◆ **Given instruction**:
Turn the lines from the one containing "FITS header cards" through the end of the entries, both ends included, into a numbered list. Leave out blank lines.

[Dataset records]
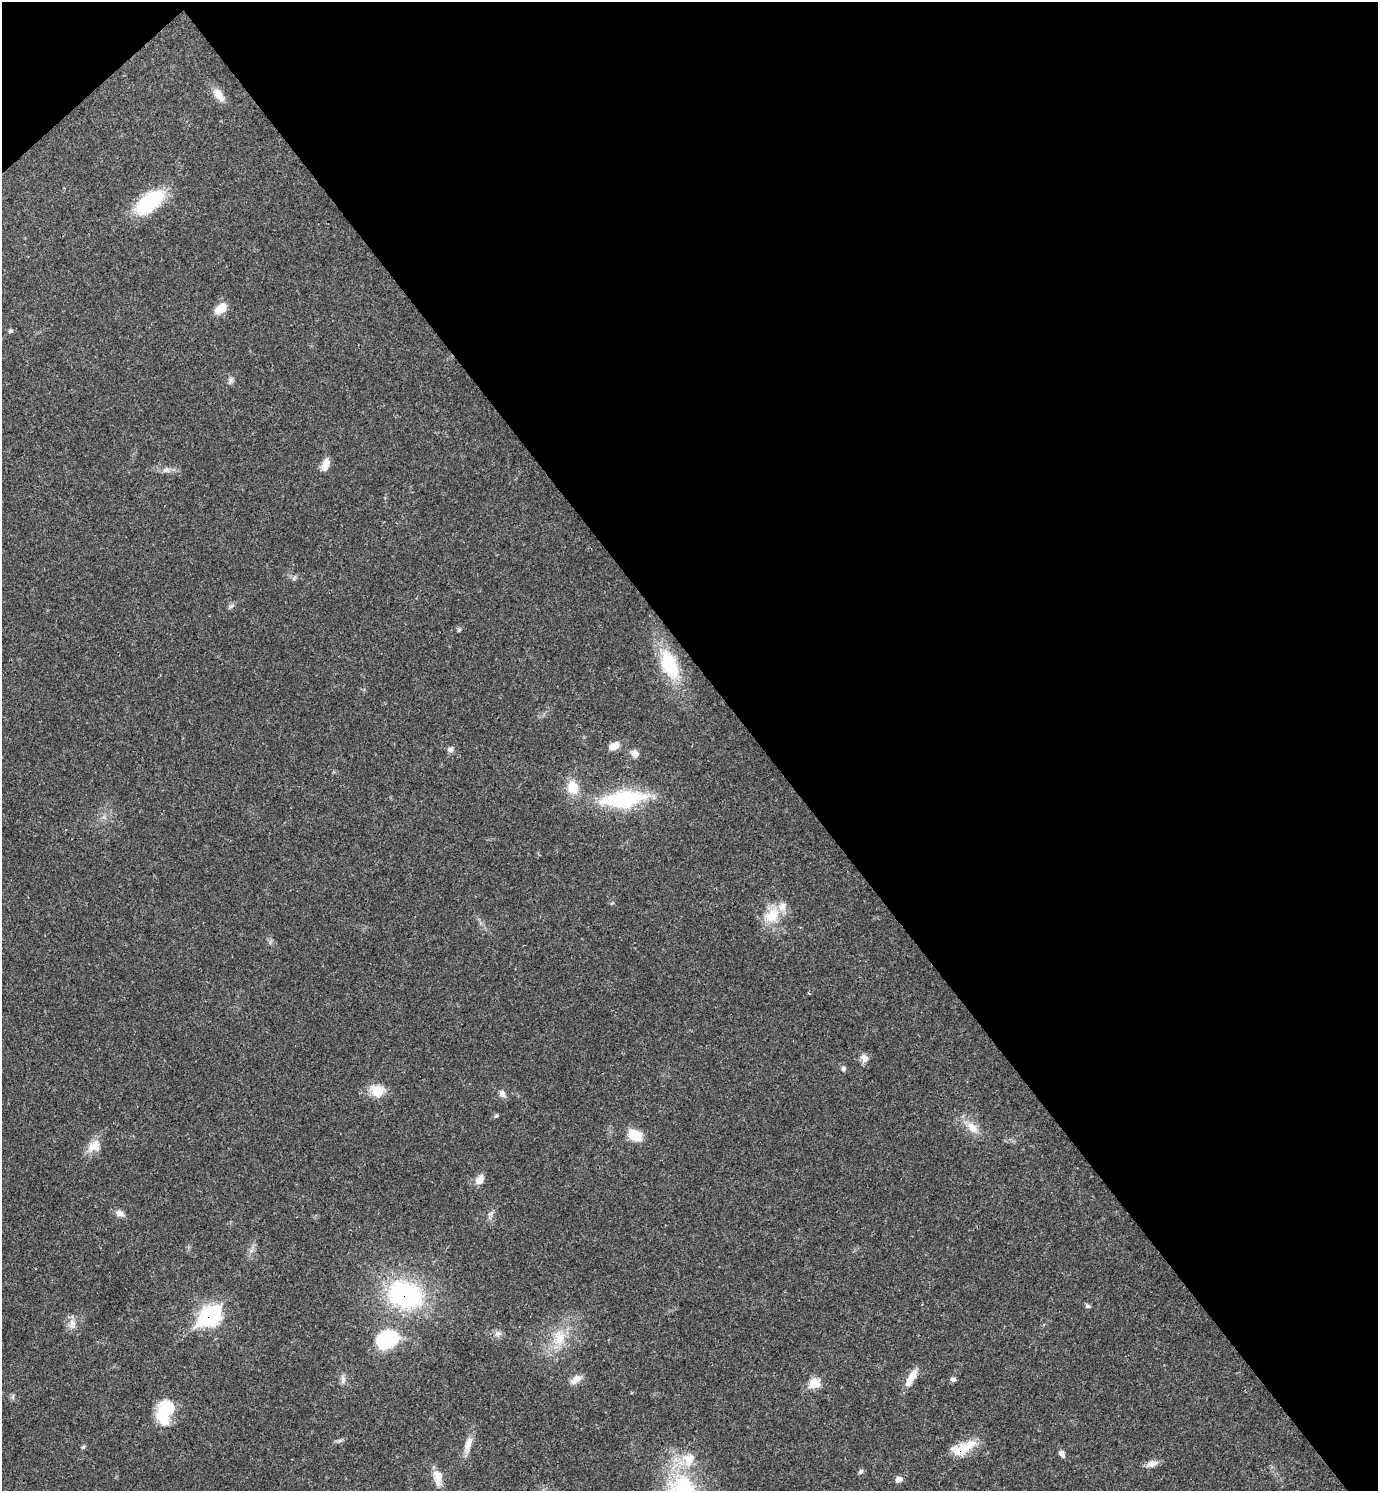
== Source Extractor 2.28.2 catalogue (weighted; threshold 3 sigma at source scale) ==
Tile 3 of 4 x 4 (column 3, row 1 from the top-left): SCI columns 3050-4425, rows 4469-5957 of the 5958 x 5961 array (HDU 1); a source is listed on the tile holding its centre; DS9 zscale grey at full resolution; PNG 1380 x 1493 px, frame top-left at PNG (2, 2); no overlay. Shown black and unused: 46% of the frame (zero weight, under 3 of 4 exposures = <1% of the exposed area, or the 3 px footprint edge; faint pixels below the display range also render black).
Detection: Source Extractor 2.28.2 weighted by HDU 2 'WHT'; one run over the whole footprint, this tile lists its part. Background 0.0204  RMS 0.0022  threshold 0.00997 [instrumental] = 3 sigma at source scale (4.5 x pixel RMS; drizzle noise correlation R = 1.50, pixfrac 1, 0.05/0.05 arcsec/px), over >= 5 px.
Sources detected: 51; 1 inside a brighter listed object's ellipse — not listed separately; the other 50 listed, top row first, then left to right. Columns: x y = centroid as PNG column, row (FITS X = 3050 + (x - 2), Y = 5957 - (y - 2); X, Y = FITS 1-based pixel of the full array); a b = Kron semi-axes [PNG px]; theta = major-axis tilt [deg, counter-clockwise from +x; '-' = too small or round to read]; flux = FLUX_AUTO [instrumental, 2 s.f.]
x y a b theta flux
218 94 18 9 -52 2.4
150 202 31 15 38 17
221 309 14 9 41 3.3
10 331 7 4 44 0.33
231 380 10 5 76 0.66
325 465 13 7 71 2.3
166 470 10 7 28 0.92
294 578 8 4 53 0.4
231 606 9 4 21 0.47
670 665 37 18 -67 11
614 746 10 7 22 2.7
450 749 8 7 - 0.73
635 753 10 9 - 1
573 788 17 14 -80 4.3
623 799 55 19 7 19
772 915 23 16 46 5.6
865 1058 12 8 -61 1.2
843 1068 6 5 - 0.43
377 1091 18 15 -25 3.9
502 1093 9 7 -75 1
496 1116 6 5 - 0.33
972 1127 20 11 -43 2.9
635 1135 16 11 -25 4.5
94 1146 19 14 38 2.8
480 1179 13 8 57 1.8
120 1213 11 8 -31 1.2
491 1213 10 6 52 0.73
405 1295 34 26 -16 33
1087 1306 7 6 - 0.47
211 1315 10 10 - 42
203 1320 11 8 35 8.4
72 1323 11 8 -46 1.4
498 1333 10 7 0 0.93
559 1338 25 14 84 5.5
387 1340 29 22 27 12
911 1378 24 8 60 3
343 1379 12 6 -89 0.92
953 1379 7 6 - 0.63
576 1380 15 8 38 1.8
814 1383 8 7 - 6.4
165 1412 27 16 76 8.9
468 1444 20 9 73 2.3
83 1447 6 4 42 0.31
963 1448 34 13 22 5.2
1062 1453 8 7 - 0.92
688 1460 23 18 85 5.8
1152 1463 16 8 14 1.4
861 1471 7 5 47 0.47
438 1477 20 11 -84 2.8
898 1479 7 7 - 1.1
Overlapping masked pixels (flux is a lower limit): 3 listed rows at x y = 405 1295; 211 1315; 963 1448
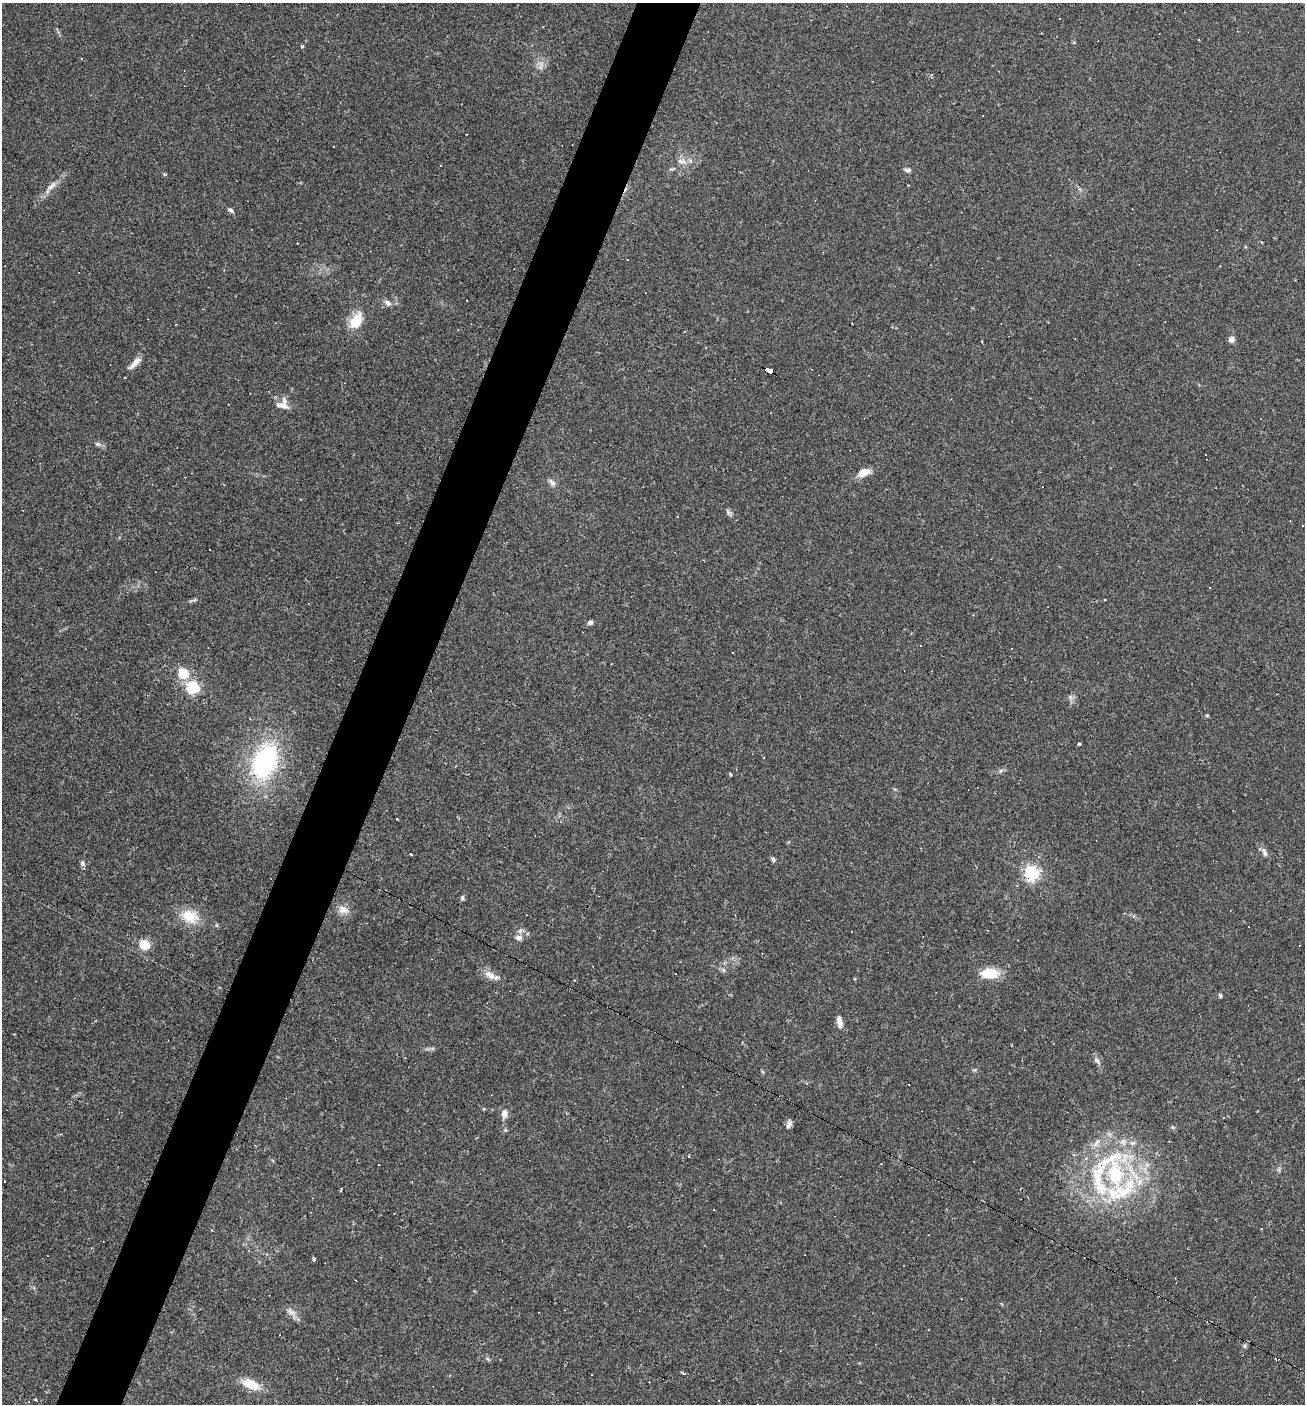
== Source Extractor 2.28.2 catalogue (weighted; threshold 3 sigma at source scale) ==
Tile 7 of 4 x 4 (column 3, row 2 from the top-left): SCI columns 2742-4044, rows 2804-4205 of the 5617 x 5606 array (HDU 1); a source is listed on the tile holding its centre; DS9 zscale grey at full resolution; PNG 1307 x 1406 px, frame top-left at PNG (2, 3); no overlay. Shown black and unused: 5% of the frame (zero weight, under 2 of 3 exposures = <1% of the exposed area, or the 3 px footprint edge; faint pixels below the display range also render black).
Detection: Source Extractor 2.28.2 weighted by HDU 2 'WHT'; one run over the whole footprint, this tile lists its part. Background 0.0488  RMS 0.0049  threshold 0.0221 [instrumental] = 3 sigma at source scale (4.5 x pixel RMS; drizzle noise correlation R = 1.50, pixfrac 1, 0.05/0.05 arcsec/px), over >= 5 px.
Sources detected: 122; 50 cosmic-ray / hot-pixel residue — not listed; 6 inside a brighter listed object's ellipse — not listed separately; the other 66 listed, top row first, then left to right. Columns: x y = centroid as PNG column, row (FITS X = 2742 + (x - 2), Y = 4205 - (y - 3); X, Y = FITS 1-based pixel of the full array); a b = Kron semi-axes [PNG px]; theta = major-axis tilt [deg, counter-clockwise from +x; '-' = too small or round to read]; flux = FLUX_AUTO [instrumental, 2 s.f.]
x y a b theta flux
1060 18 3 2 - 0.47
302 46 4 3 - 0.85
540 67 7 6 - 1.7
466 134 3 2 - 0.38
682 161 14 9 -8 3.6
441 166 3 3 - 12
908 170 8 5 2 1.4
165 174 6 3 1 0.5
51 187 19 7 42 4
230 210 8 5 -33 1.2
1262 242 3 2 - 0.77
467 300 3 2 - 0.43
388 303 9 7 -40 2
356 320 20 12 59 11
1231 339 7 6 - 2.3
135 363 21 6 45 3.8
769 370 9 4 -26 77
281 405 18 8 -12 3.8
770 413 3 2 - 0.3
98 444 8 5 -23 1.2
864 472 13 8 20 6.2
552 482 11 7 -52 2
728 512 10 5 -46 1.3
677 517 3 3 - 0.44
590 622 7 5 15 1.3
921 645 3 3 - 1.4
183 673 5 5 - 38
193 687 6 5 - 72
1070 697 7 6 - 1.3
1207 715 5 3 - 0.47
1079 744 3 3 - 1.2
265 762 35 21 66 70
1001 771 7 4 44 0.99
397 819 3 3 - 0.79
1264 852 13 6 -71 2
411 855 3 3 - 18
773 860 6 5 - 0.99
82 863 7 6 - 1.6
1032 873 6 6 - 140
462 898 7 4 81 0.9
343 910 14 10 -20 4.2
190 916 24 17 -21 11
518 938 10 7 -5 2.6
144 944 5 5 - 43
1299 945 3 2 - 0.53
723 970 7 4 -90 0.9
990 973 19 10 0 14
490 975 20 9 -28 4.4
1220 996 5 4 - 0.88
840 1022 15 6 -79 3.4
1097 1061 11 6 -46 1.7
908 1084 2 2 - 0.34
504 1114 13 8 87 2.8
789 1124 10 6 70 1.8
1132 1143 8 6 0 1.6
688 1156 3 2 - 0.75
1100 1176 76 24 86 46
341 1189 3 3 - 1.4
1125 1189 52 24 45 39
314 1259 3 3 - 1.7
291 1312 15 7 -28 2.9
1244 1346 6 5 - 0.81
684 1373 4 3 - 1.3
592 1374 2 2 - 0.44
251 1384 23 11 -22 9.5
36 1400 3 3 - 2.4
Overlapping masked pixels (flux is a lower limit): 3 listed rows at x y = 769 370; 1032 873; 1100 1176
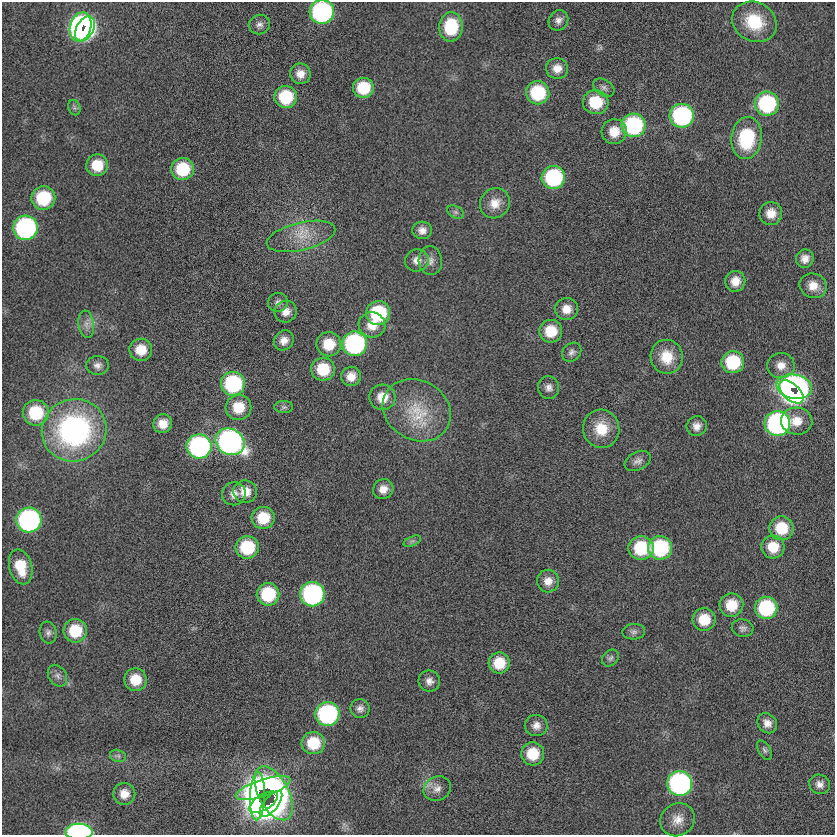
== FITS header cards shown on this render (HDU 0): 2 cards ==
NAXIS1  =                  833
NAXIS2  =                  833

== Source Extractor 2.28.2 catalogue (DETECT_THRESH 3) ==
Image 833 x 833 px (HDU 0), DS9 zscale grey, 1 PNG px = 1 image px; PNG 837 x 837 px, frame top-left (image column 1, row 833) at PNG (2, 2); each listed source drawn as its Kron ellipse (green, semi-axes under 4 px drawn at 4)
Background -0.206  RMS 4.9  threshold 14.8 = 3 sigma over >= 5 px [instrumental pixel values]
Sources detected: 117; all 117 listed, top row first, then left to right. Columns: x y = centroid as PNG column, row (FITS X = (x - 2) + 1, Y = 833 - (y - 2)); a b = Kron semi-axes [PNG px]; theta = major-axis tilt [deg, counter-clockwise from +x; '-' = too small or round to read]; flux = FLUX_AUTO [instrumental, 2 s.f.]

◆ **Written response**:
1. == FITS header cards shown on this render (HDU 0): 2 cards ==
2. NAXIS1  =                  833
3. NAXIS2  =                  833
4. == Source Extractor 2.28.2 catalogue (DETECT_THRESH 3) ==
5. Image 833 x 833 px (HDU 0), DS9 zscale grey, 1 PNG px = 1 image px; PNG 837 x 837 px, frame top-left (image column 1, row 833) at PNG (2, 2); each listed source drawn as its Kron ellipse (green, semi-axes under 4 px drawn at 4)
6. Background -0.206  RMS 4.9  threshold 14.8 = 3 sigma over >= 5 px [instrumental pixel values]
7. Sources detected: 117; all 117 listed, top row first, then left to right. Columns: x y = centroid as PNG column, row (FITS X = (x - 2) + 1, Y = 833 - (y - 2)); a b = Kron semi-axes [PNG px]; theta = major-axis tilt [deg, counter-clockwise from +x; '-' = too small or round to read]; flux = FLUX_AUTO [instrumental, 2 s.f.]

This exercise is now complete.